### [What to do]
Reproduce only the lines of the material below, starting at the line that contains "218: (911, 506)" and ending at the line that contains "233: (979, 612)", with both of those lines included.

### [Records supplied]
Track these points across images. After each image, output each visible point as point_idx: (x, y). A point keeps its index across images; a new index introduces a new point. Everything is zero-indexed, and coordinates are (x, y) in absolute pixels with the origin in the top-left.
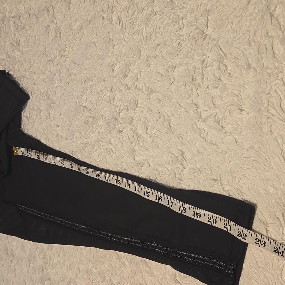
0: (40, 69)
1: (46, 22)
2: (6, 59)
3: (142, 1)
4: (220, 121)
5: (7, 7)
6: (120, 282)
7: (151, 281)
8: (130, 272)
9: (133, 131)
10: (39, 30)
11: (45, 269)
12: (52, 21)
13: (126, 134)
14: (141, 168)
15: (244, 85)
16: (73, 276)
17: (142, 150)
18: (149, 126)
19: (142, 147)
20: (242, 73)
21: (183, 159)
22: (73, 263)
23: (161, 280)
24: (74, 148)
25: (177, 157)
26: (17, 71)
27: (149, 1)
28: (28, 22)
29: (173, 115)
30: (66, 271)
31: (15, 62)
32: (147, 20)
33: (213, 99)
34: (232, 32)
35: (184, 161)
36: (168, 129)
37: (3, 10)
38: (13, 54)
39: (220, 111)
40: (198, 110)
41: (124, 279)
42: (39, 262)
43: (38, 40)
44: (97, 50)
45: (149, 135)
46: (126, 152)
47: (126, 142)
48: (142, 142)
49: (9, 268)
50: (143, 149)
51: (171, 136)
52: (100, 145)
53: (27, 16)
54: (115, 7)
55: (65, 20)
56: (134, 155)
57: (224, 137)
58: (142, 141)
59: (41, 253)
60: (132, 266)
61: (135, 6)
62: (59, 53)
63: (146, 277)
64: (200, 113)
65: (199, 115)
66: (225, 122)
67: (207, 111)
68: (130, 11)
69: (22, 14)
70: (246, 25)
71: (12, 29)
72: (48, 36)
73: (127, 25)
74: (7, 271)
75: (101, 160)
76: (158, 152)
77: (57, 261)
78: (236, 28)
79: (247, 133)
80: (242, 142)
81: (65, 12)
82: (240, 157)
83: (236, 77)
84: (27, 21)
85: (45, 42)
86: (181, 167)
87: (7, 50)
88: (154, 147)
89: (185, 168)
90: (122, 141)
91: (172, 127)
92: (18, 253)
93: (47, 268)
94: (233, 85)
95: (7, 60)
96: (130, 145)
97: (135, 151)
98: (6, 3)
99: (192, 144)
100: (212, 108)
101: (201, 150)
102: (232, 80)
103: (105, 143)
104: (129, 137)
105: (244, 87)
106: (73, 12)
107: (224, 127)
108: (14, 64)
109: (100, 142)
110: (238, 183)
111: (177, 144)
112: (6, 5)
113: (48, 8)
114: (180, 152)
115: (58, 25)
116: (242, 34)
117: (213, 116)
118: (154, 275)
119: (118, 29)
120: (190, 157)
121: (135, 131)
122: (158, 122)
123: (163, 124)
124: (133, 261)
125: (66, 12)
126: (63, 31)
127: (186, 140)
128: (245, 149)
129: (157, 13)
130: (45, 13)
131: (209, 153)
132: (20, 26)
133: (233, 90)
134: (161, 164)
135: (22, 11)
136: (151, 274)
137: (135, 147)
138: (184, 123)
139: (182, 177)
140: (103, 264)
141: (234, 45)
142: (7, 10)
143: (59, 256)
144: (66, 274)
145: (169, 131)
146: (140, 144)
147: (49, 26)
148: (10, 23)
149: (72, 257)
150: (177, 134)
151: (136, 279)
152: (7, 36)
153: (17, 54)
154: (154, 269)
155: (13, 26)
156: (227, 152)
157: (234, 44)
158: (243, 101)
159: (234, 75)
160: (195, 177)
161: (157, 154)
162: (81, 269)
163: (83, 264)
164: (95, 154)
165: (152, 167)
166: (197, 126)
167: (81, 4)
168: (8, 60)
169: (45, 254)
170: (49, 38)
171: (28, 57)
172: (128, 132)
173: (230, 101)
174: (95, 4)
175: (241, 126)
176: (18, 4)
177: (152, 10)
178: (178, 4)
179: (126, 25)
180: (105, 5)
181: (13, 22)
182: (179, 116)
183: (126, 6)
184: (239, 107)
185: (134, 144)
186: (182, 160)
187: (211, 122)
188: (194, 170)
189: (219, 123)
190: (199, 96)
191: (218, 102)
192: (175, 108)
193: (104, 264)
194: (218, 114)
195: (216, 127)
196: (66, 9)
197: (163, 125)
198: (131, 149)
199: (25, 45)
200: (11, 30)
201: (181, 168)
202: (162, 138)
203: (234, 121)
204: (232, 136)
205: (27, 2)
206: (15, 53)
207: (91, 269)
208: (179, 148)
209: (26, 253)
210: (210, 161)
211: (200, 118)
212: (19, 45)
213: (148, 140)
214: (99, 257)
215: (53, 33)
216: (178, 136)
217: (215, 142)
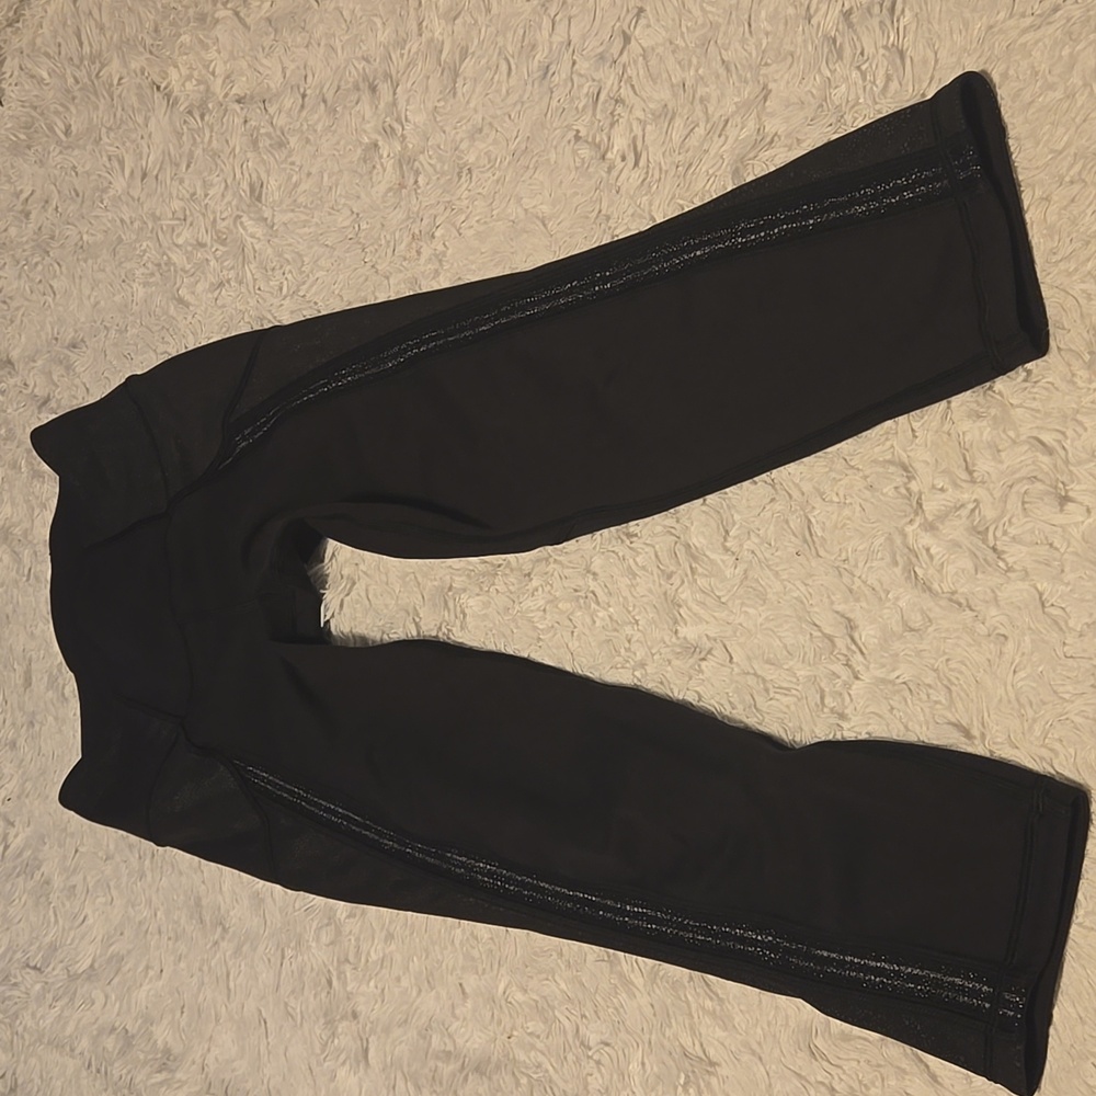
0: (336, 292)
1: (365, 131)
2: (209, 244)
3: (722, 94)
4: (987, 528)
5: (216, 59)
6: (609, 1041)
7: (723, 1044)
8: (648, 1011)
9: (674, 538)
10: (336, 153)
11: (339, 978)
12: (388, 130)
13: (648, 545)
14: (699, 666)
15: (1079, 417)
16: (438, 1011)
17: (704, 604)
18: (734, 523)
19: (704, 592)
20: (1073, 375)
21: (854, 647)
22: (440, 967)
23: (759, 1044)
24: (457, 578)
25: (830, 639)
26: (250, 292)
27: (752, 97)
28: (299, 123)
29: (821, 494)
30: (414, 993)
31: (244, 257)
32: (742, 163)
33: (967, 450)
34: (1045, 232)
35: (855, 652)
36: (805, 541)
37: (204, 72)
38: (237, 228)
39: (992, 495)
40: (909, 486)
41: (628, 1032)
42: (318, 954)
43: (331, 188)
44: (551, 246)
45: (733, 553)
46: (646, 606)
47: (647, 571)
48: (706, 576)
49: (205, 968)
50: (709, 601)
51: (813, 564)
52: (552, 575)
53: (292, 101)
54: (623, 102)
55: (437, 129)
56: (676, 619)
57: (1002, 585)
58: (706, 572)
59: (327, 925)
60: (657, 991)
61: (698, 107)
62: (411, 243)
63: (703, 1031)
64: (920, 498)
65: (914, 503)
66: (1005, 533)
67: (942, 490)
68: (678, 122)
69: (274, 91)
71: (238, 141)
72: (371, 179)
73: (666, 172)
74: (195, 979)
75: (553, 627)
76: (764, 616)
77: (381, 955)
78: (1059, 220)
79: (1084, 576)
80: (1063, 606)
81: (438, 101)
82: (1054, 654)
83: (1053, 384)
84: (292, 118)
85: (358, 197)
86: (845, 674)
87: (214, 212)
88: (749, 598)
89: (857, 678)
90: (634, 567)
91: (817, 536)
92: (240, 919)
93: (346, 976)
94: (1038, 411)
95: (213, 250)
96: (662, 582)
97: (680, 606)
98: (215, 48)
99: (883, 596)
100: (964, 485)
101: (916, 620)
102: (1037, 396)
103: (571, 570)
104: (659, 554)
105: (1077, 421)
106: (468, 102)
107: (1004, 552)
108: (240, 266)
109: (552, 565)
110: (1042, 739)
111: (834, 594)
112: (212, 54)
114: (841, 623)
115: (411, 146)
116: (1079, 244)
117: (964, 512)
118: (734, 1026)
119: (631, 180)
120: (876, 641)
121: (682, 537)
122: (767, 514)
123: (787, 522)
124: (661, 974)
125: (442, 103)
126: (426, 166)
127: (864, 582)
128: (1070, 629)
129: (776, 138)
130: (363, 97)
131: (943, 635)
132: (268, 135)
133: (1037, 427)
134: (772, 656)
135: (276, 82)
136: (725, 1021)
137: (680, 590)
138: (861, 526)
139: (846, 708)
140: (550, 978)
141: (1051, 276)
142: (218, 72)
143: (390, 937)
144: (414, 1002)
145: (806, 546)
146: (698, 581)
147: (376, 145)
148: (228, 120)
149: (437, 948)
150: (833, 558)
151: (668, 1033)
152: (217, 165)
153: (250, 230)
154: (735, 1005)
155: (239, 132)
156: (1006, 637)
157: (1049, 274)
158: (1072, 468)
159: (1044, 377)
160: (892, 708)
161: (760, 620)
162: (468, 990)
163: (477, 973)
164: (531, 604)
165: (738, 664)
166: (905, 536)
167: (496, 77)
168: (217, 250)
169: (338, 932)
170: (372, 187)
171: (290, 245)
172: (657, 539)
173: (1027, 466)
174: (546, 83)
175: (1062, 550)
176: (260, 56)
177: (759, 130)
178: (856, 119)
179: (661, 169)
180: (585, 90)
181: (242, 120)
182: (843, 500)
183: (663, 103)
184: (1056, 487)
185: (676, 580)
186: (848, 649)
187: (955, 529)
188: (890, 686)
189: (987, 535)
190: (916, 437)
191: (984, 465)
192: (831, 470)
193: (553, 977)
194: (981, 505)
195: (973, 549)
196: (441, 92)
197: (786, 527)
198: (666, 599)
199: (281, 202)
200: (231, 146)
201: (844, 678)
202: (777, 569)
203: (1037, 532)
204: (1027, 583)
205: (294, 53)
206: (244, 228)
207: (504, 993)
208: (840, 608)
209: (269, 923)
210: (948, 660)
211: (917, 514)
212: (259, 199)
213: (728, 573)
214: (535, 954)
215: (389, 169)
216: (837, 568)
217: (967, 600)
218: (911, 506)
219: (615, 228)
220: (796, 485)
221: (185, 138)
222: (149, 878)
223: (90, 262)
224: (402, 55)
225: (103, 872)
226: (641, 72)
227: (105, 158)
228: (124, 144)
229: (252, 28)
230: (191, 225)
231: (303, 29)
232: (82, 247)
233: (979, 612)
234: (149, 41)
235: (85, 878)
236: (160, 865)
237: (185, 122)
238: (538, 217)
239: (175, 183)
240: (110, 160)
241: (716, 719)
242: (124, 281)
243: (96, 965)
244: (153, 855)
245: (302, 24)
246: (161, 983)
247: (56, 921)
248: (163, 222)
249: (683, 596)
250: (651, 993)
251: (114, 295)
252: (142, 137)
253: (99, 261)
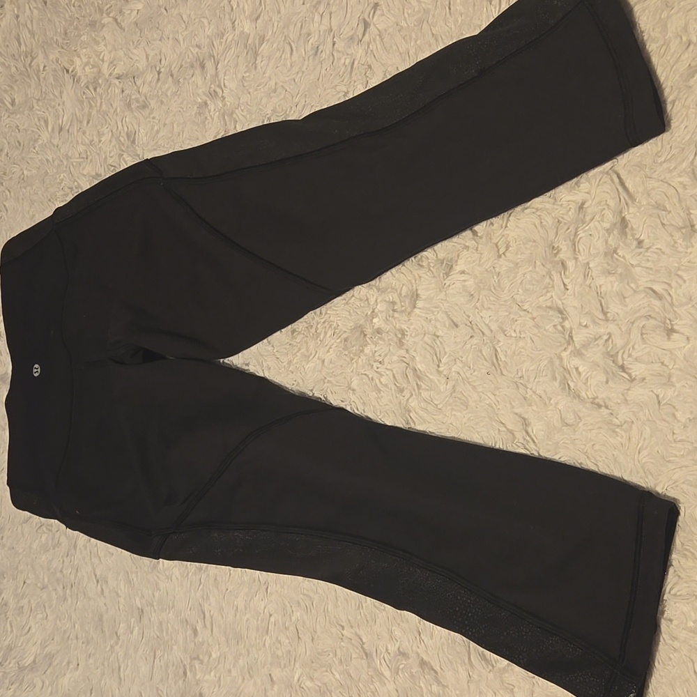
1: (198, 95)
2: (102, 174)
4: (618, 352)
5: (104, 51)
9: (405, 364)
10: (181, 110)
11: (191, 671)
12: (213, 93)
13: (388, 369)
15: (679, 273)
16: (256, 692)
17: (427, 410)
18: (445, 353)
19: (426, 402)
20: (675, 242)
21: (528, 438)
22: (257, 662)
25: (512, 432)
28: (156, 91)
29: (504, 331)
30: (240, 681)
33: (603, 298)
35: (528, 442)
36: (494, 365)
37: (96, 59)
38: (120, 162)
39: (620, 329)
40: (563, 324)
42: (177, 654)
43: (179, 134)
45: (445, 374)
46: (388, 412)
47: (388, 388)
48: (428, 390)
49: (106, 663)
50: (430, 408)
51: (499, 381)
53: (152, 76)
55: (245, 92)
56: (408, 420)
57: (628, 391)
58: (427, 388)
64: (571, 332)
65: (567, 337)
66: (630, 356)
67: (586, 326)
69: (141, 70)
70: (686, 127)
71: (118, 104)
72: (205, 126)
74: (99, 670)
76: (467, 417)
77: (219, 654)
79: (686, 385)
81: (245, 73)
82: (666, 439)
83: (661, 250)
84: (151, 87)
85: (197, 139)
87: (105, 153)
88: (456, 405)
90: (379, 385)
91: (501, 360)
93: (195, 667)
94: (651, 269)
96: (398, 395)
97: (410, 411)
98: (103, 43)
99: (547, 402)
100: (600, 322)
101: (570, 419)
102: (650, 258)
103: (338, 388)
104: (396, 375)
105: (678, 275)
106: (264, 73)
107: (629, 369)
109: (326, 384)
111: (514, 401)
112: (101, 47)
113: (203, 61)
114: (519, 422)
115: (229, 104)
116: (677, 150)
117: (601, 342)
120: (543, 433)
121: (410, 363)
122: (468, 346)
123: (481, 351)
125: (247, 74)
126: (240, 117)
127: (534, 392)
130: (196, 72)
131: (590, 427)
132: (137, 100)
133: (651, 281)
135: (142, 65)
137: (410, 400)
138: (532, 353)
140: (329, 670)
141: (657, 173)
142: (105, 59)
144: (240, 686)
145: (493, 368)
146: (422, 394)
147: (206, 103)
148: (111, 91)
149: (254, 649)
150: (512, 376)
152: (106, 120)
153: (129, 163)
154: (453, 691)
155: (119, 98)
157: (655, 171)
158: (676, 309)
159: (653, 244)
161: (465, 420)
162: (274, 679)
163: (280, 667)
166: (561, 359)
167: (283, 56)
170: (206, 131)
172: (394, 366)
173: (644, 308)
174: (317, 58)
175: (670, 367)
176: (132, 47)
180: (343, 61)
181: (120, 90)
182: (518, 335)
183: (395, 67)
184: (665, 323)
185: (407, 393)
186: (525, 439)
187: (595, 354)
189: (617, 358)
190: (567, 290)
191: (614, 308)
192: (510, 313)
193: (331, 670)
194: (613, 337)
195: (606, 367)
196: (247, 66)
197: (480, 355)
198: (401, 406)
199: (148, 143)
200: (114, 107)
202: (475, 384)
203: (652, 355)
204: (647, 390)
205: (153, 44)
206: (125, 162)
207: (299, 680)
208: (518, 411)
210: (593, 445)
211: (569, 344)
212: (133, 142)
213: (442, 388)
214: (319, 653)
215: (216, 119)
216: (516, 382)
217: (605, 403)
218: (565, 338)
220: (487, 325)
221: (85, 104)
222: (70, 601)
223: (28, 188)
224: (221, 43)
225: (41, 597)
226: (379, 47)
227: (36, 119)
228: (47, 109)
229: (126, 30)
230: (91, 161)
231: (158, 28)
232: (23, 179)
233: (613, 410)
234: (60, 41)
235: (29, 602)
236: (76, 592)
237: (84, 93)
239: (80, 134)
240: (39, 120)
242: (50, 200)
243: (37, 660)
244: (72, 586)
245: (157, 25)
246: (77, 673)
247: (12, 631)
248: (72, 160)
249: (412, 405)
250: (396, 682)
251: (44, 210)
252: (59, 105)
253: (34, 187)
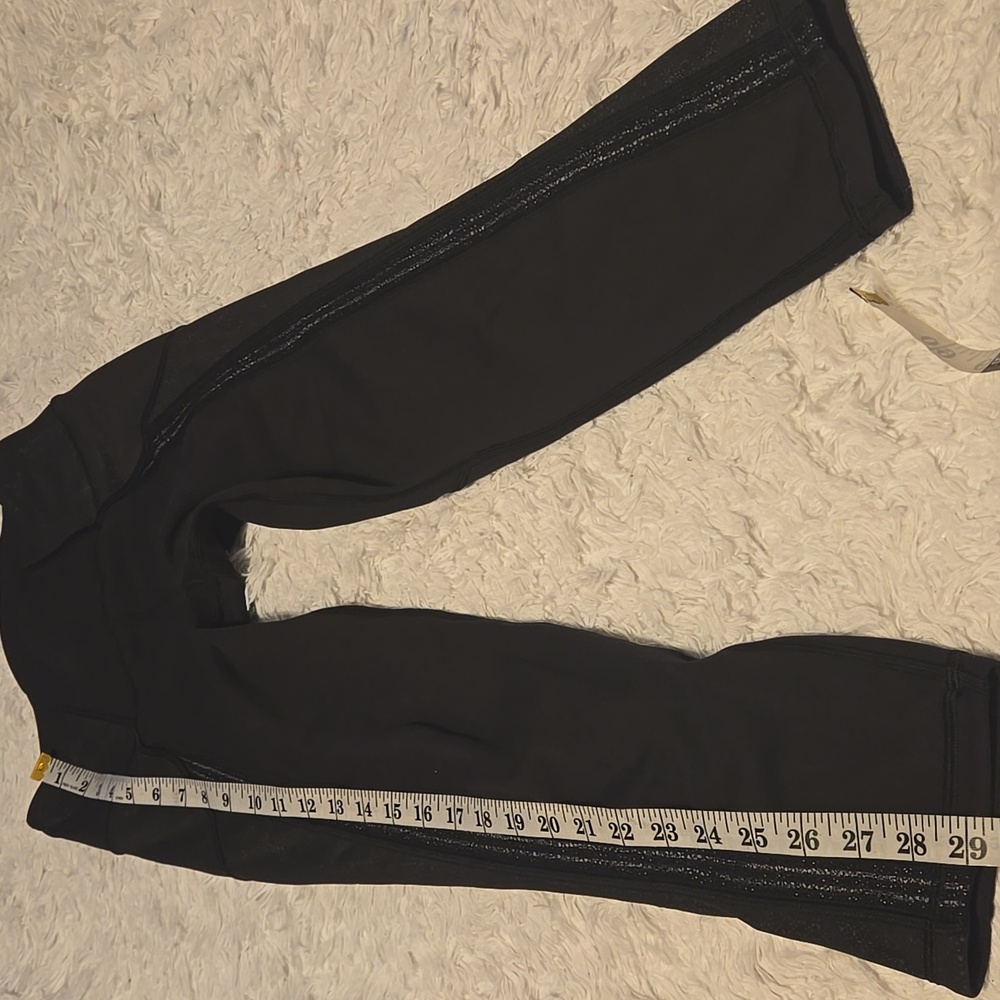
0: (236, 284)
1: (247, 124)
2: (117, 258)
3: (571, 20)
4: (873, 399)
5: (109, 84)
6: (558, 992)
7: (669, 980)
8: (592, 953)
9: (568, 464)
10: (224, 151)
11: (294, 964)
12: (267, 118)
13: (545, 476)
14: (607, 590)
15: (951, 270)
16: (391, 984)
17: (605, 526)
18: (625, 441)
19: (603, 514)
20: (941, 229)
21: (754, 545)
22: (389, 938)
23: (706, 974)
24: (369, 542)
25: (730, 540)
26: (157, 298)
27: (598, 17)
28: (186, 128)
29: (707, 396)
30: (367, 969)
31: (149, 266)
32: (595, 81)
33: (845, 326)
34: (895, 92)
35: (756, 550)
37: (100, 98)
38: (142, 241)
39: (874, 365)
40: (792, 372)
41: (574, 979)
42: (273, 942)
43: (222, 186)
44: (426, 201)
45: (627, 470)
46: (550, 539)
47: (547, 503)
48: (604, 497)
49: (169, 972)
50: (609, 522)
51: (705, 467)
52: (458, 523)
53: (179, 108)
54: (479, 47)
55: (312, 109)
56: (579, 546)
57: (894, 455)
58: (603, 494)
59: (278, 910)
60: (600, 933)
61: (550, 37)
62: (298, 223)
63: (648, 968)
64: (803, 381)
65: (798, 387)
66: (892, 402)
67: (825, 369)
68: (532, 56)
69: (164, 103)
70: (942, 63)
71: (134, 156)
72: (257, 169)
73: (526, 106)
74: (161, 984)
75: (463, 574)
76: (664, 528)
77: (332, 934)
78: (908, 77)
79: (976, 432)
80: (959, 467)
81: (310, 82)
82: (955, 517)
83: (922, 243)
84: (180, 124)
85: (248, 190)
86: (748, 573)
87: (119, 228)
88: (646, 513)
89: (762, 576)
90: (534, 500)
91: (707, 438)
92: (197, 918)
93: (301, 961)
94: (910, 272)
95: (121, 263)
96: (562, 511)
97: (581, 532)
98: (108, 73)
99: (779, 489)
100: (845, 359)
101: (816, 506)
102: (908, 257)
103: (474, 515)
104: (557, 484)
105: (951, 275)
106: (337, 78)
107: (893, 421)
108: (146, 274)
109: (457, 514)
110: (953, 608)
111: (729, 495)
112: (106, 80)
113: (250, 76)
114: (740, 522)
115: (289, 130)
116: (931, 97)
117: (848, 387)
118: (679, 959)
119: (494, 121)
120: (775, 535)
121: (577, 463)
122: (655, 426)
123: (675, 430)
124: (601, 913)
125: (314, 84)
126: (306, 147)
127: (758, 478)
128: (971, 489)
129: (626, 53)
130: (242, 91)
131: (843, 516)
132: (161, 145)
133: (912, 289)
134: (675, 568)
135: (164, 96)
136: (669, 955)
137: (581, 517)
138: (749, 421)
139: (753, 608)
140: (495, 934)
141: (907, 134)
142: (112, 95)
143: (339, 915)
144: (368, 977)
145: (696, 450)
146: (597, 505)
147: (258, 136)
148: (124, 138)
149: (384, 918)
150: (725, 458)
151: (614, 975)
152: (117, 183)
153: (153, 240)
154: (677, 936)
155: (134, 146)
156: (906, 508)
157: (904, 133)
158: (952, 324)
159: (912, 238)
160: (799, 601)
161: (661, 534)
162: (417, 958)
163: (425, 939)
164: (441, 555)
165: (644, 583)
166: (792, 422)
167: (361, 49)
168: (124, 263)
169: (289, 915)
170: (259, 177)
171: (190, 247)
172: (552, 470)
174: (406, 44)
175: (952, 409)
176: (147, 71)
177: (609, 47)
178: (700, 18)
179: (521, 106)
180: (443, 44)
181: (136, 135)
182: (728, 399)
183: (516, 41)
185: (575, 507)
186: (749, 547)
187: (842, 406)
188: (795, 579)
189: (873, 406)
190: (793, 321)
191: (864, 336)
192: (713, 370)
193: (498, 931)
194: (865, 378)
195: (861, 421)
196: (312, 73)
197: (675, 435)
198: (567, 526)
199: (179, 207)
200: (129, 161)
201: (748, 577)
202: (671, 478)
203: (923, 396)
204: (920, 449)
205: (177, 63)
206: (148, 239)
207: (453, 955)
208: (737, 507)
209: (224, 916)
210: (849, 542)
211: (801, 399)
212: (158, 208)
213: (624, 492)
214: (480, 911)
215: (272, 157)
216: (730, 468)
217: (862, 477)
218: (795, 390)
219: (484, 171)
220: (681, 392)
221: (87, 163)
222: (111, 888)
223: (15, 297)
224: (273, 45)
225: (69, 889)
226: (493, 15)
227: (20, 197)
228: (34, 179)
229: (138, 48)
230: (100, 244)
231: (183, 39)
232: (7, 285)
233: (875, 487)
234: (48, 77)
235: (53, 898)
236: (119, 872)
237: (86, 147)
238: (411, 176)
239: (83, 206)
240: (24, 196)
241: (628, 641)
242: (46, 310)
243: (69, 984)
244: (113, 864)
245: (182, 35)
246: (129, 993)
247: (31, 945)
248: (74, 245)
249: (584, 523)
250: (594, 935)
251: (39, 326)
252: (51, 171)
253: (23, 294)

* * *

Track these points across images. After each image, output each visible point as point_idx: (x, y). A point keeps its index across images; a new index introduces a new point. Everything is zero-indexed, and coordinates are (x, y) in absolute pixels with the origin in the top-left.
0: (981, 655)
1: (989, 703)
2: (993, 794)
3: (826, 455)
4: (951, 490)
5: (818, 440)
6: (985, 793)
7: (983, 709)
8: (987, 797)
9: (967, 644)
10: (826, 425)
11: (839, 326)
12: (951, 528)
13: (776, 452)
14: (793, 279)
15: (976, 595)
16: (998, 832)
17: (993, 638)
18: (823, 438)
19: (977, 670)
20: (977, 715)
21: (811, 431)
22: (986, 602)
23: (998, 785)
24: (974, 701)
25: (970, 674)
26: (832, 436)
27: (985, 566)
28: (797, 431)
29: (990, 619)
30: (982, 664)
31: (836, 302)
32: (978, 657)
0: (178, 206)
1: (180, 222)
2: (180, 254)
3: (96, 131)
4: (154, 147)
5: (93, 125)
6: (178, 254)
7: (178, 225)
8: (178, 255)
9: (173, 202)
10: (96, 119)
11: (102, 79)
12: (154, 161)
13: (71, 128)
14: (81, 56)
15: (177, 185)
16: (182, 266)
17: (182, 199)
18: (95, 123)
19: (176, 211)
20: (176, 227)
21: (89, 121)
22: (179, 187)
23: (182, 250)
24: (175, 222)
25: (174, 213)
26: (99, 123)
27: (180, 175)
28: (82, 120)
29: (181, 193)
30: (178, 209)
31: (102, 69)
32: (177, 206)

### [Response to this exercise]
218: (911, 506)
219: (615, 228)
220: (796, 485)
221: (185, 138)
222: (149, 878)
223: (90, 262)
224: (402, 55)
225: (103, 872)
226: (641, 72)
227: (105, 158)
228: (124, 144)
229: (252, 28)
230: (191, 225)
231: (303, 29)
232: (82, 247)
233: (979, 612)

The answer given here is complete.